Fundamentalism strode in again in the second day of 2014 when Selangor Islamic authorities seized Malay and Iban-language Bibles, saying it cannot be used in the country’s wealthiest state.
There had been cases earlier, at least one still pending in court, but the Selangor confiscation pitted the state against the advice of the country’s top lawyer, the Attorney-General.
It would take a change of Menteri Besar and 11 months for the seized Bibles to be returned, but to another party. All the Bibles were stamped with a warning that it cannot be used in Selangor – reflecting Malaysia’s shrinking space for religious freedom.
Apart from religious authorities, other groups came to the picture to dominate the national discourse on race and religion. Putrajaya kept silent although on the global stage, Malaysia was a champion of moderation.
Kelantan’s renewed push for Islamic criminal laws, or hudud, tore up an already festering wound in a divided political pact and a country where some politicians and people believe an Islamic nation means a theocracy is in charge.
In a reflection of poorer electoral fortunes, Putrajaya went along with the idea of hudud, saying it will set up a technical committee to look into Kelantan’s request. This was an absolute reversal of former Prime Minister Tun Dr Mahathir Mohamad’s stance that hudud was unjust to a section of Malaysians.

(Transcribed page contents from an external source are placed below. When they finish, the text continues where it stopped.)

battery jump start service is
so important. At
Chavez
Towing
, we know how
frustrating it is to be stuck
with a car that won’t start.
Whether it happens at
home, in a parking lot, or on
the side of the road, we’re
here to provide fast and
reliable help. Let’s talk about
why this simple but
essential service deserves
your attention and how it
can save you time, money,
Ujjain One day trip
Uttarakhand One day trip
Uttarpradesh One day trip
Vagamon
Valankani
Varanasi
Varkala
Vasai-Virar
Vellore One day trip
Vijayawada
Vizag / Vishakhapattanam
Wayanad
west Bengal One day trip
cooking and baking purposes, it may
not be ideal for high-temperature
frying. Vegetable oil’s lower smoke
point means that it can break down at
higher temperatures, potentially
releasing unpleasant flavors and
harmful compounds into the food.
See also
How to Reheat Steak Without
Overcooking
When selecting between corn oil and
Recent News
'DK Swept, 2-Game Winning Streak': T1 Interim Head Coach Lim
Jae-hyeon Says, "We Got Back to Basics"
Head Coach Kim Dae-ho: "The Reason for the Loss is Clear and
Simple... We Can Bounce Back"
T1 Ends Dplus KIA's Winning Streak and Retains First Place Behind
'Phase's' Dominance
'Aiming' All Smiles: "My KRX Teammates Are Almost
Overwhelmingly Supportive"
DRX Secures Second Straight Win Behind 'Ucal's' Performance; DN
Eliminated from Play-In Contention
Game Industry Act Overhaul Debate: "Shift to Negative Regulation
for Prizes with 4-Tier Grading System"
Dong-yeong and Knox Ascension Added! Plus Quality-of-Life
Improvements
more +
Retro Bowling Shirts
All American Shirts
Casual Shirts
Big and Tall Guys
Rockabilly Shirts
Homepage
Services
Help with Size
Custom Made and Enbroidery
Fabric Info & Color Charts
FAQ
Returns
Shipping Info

Regular as clockwork, Dr Mahathir took issue with Prime Minister Datuk Seri Najib Razak’s leadership, in a repeat of what happened to the person who held the same office between them – Tun Abdullah Ahmad Badawi.
With anything from the BR1M cash aid to strategic investor 1MDB’s accounts, Dr Mahathir criticised a man some called his political son. A gloomy global economic outlook and plunging global oil prices led to more criticisms from Dr Mahathir and the opposition.

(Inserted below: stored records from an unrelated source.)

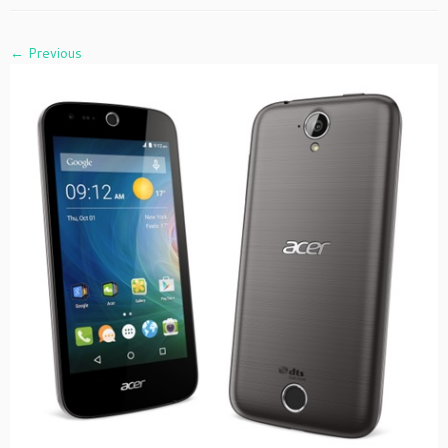
← Previous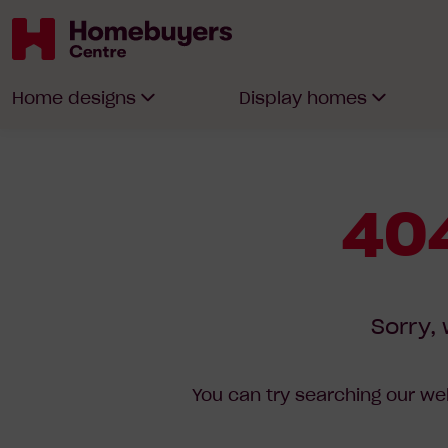
Homebuyers
Home designs
Display homes
Centre
404
Sorry, 
You can try searching our web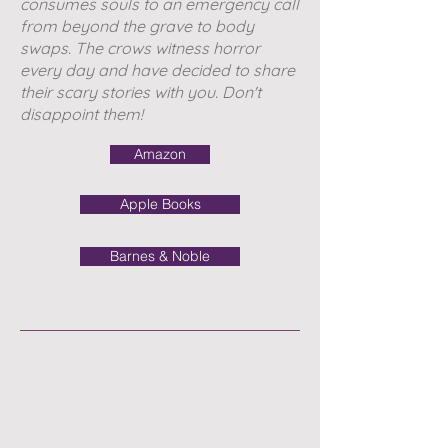
consumes souls to an emergency call
from beyond the grave to body
swaps. The crows witness horror
every day and have decided to share
their scary stories with you. Don't
disappoint them!
Amazon
Apple Books
Barnes & Noble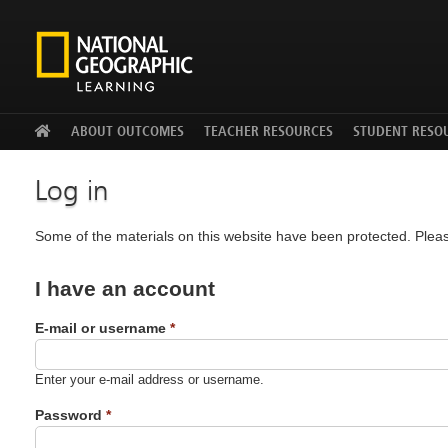
Facebook
Twitter
YouTu
ABOUT OUTCOMES
TEACHER RESOURCES
STUDENT RESO
Log in
Some of the materials on this website have been protected. Pleas
I have an account
E-mail or username
*
Enter your e-mail address or username.
Password
*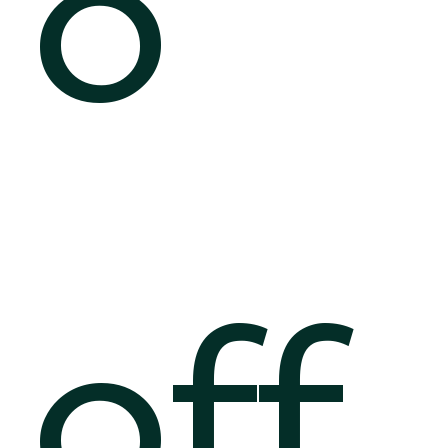
o
off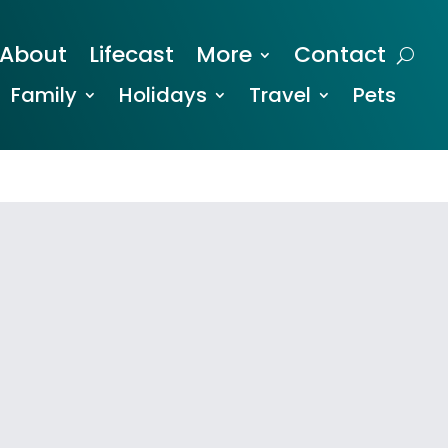
About
Lifecast
More
Contact
Family
Holidays
Travel
Pets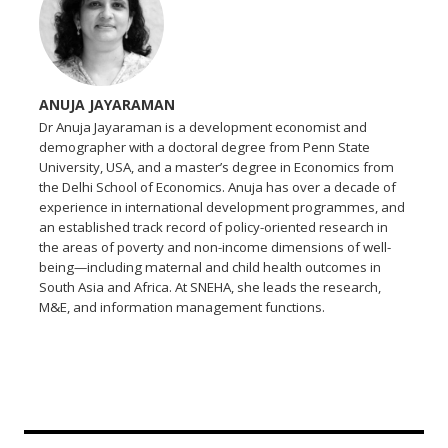
ANUJA JAYARAMAN
Dr Anuja Jayaraman is a development economist and
demographer with a doctoral degree from Penn State
University, USA, and a master’s degree in Economics from
the Delhi School of Economics. Anuja has over a decade of
experience in international development programmes, and
an established track record of policy-oriented research in
the areas of poverty and non-income dimensions of well-
being—including maternal and child health outcomes in
South Asia and Africa. At SNEHA, she leads the research,
M&E, and information management functions.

But Najib, a politician who gets criticised when he opens or closes his mouth, kept his cool and silence, even managed to squeeze a golf game with US President Barack Obama in Hawaii on Christmas Eve – adding to the long list of global destinations he visited in 2014 while the country ran on auto-pilot.
That earned him some barracking as the golf round happened the same time that Kelantan and other states were inundated with fast-rising flood waters. In many ways, it was similar to Abdullah who was holidaying and opening a nasi kandar restaurant in Perth when floods struck Johor in 2006.

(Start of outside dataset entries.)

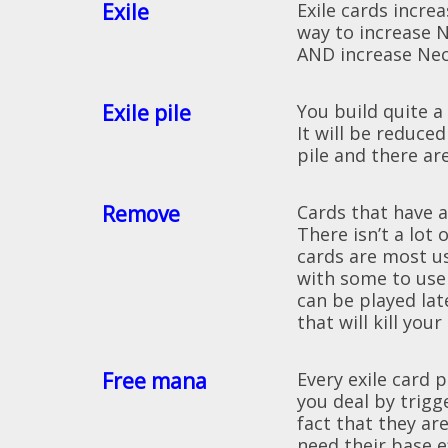
Exile
Exile cards incr
way to increase N
AND increase Ne
Exile pile
You build quite a
It will be reduce
pile and there ar
Remove
Cards that have 
There isn’t a lot
cards are most u
with some to use
can be played lat
that will kill you
Free mana
Every exile card
you deal by trigg
fact that they are
need their base e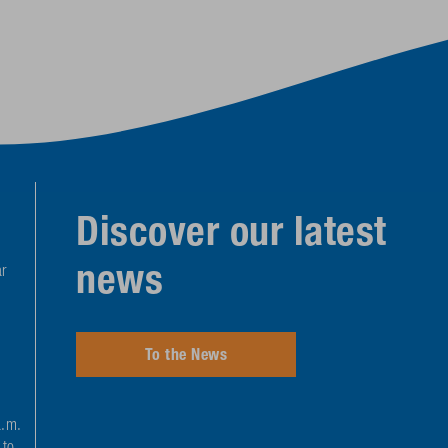
Discover our latest
news
r
To the News
a.m.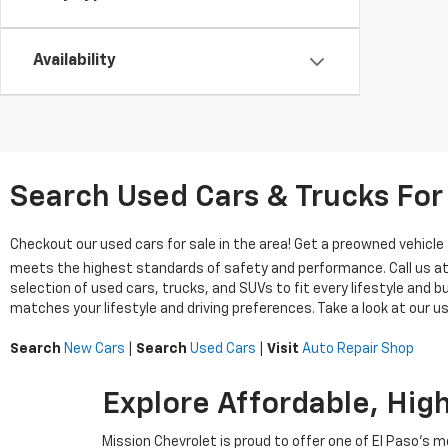
Availability
Search Used Cars & Trucks For 
Checkout our used cars for sale in the area! Get a preowned vehicl
meets the highest standards of safety and performance. Call us a
selection of used cars, trucks, and SUVs to fit every lifestyle and 
matches your lifestyle and driving preferences. Take a look at our us
Search
New Cars
|
Search
Used Cars
|
Visit
Auto Repair Shop
Explore Affordable, Hig
Mission Chevrolet is proud to offer one of El Paso’s 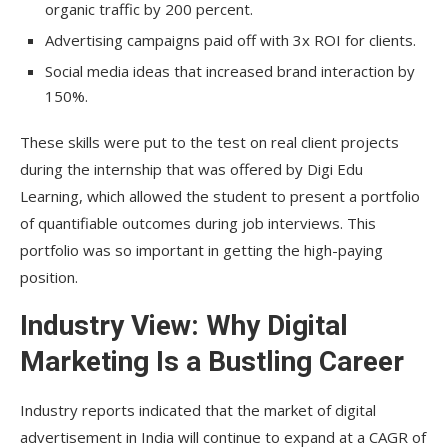
organic traffic by 200 percent.
Advertising campaigns paid off with 3x ROI for clients.
Social media ideas that increased brand interaction by
150%.
These skills were put to the test on real client projects
during the internship that was offered by Digi Edu
Learning, which allowed the student to present a portfolio
of quantifiable outcomes during job interviews. This
portfolio was so important in getting the high-paying
position.
Industry View: Why Digital
Marketing Is a Bustling Career
Industry reports indicated that the market of digital
advertisement in India will continue to expand at a CAGR of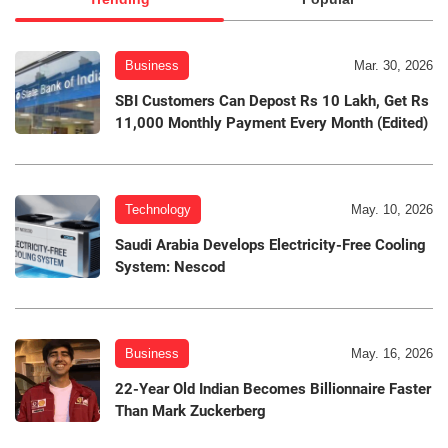
Business
Mar. 30, 2026
SBI Customers Can Depost Rs 10 Lakh, Get Rs
11,000 Monthly Payment Every Month (Edited)
Technology
May. 10, 2026
Saudi Arabia Develops Electricity-Free Cooling
System: Nescod
Business
May. 16, 2026
22-Year Old Indian Becomes Billionnaire Faster
Than Mark Zuckerberg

While the political drama within UMNO and Pakatan Rakyat (PR) played out in an already horrid year, Malaysians grouped up in civil societies in the last months of the year to write open letters to plead for rational dialogue, for common sense to set in.
The law courts made a few landmark decisions – that it was unconstitutional for religious authorities to restrict a Malaysian’s dressing or even seize books that have yet to be banned by the government.
And in the last week of the year, Malaysians went past the noise and rhetoric of fringe groups and divisive politicians to do what they do best – rally around other Malaysians in need.
They raised donations, bought food and water supplies and delivered them personally to flood victims in eight states – apart from a military and civil defence that did their job in the face of many hardships.
Perhaps Malaysians were happy that ministers and the fringe groups were abroad on holidays or silenced by the floods that the last week of the year showed us at our best – being Malaysians who help each other when push comes to shove.
We might want to forget 2014 for all the bad news and anger it has caused but if there is any lesson from this year, it is simply this – we are Malaysians united not by grief but for the great empathy and love for each other.
We proudly show it abroad and we dutifully do it when disaster strikes us. But we need to do it every day, no matter how much some try to divide us according to race or religion.
It has been a terrible year but when it came to the crunch, we are Malaysians for each other. May we have a better year ahead.